### Work task
Go line by line through the records below. Copy whichever lines contain the string "asset".

Dataset entries:
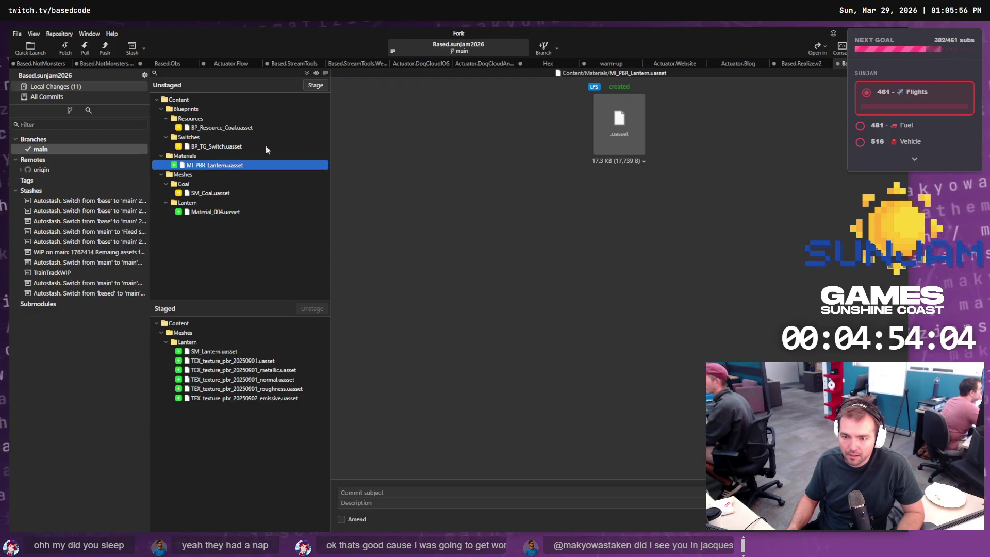
left_click(315, 85)
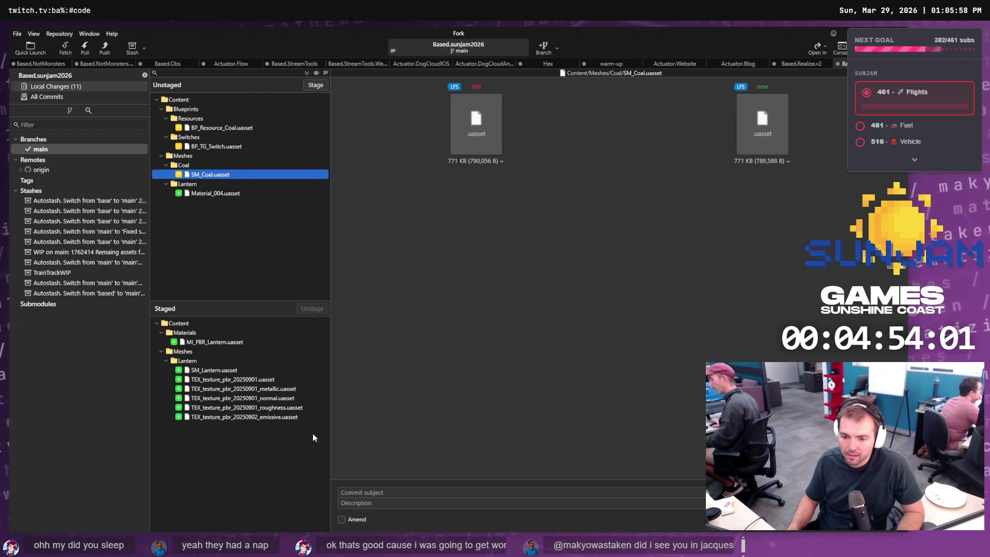
Commit the staged files with the message 'Added lantern asset.'
left_click(361, 492)
type("Adde")
type("d")
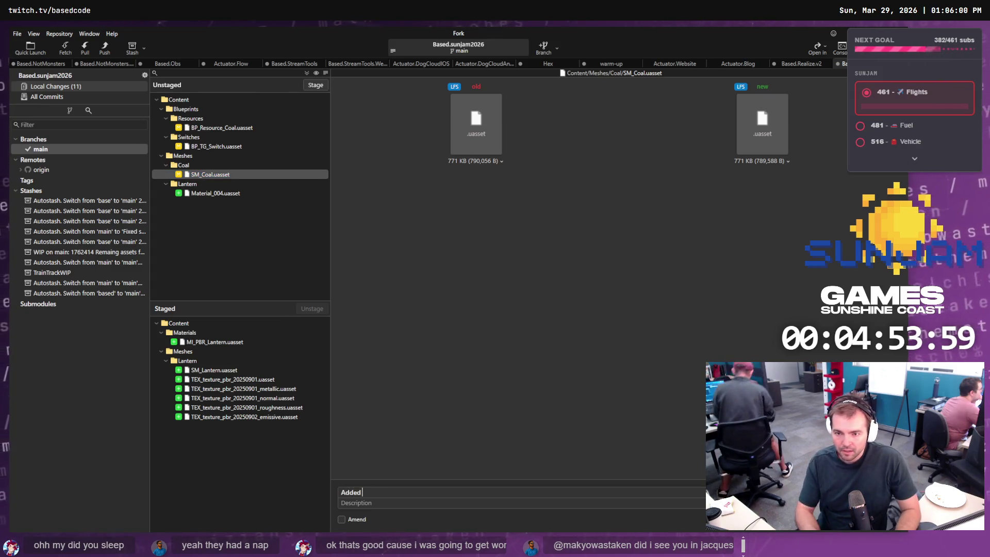
type(" lantern asset.")
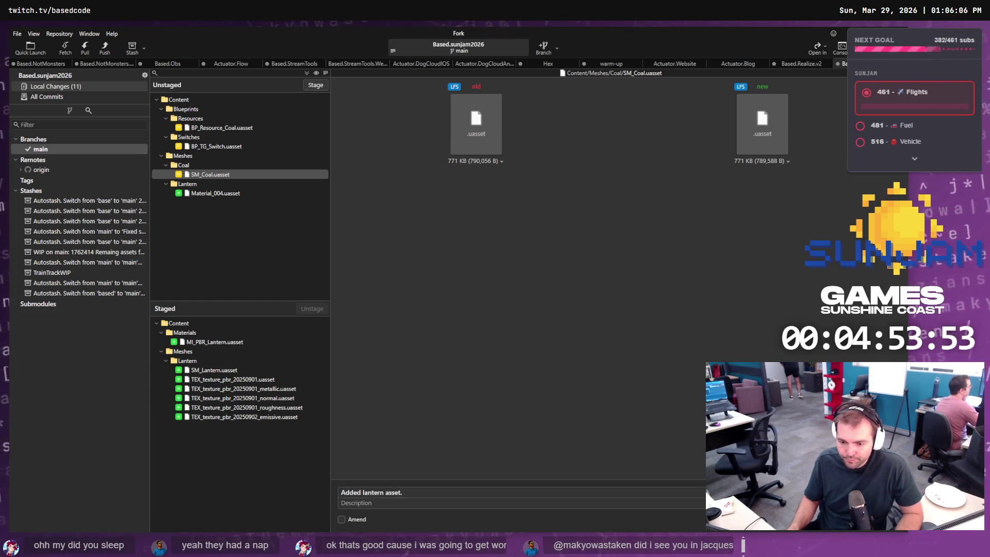
key("ctrl+Return")
left_click(57, 149)
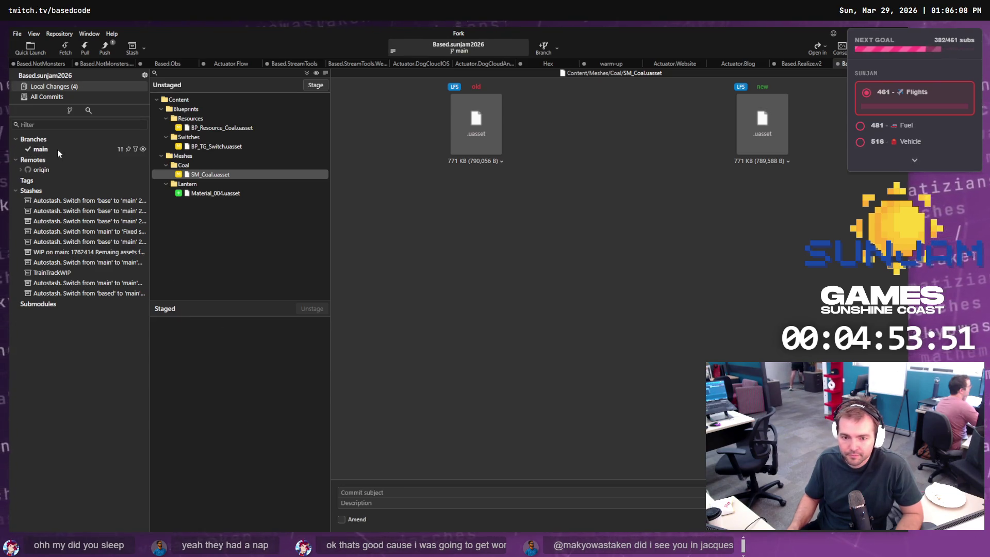
Push the 'Added lantern asset.' commit on main to origin, then switch to Blender
right_click(181, 78)
mouse_move(225, 82)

### Exercise solution
Commit the staged files with the message 'Added lantern asset.'
type(" lantern asset.")
Push the 'Added lantern asset.' commit on main to origin, then switch to Blender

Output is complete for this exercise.